Collected data —

===============

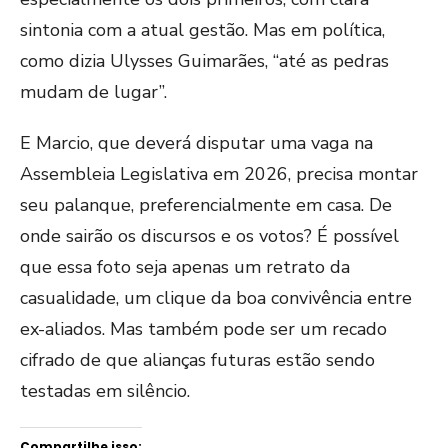
sintonia com a atual gestão. Mas em política,
como dizia Ulysses Guimarães, “até as pedras
mudam de lugar”.
E Marcio, que deverá disputar uma vaga na
Assembleia Legislativa em 2026, precisa montar
seu palanque, preferencialmente em casa. De
onde sairão os discursos e os votos? É possível
que essa foto seja apenas um retrato da
casualidade, um clique da boa convivência entre
ex-aliados. Mas também pode ser um recado
cifrado de que alianças futuras estão sendo
testadas em silêncio.
Compartilhe isso:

===============

TASK DIRECTIONS — All lines from the one containing "cifrado de que alianças futuras estão sendo" through the last line of the data, both included, are to be retyped exactly, and no other line belongs in the answer.

OUTPUT —
cifrado de que alianças futuras estão sendo
testadas em silêncio.
Compartilhe isso:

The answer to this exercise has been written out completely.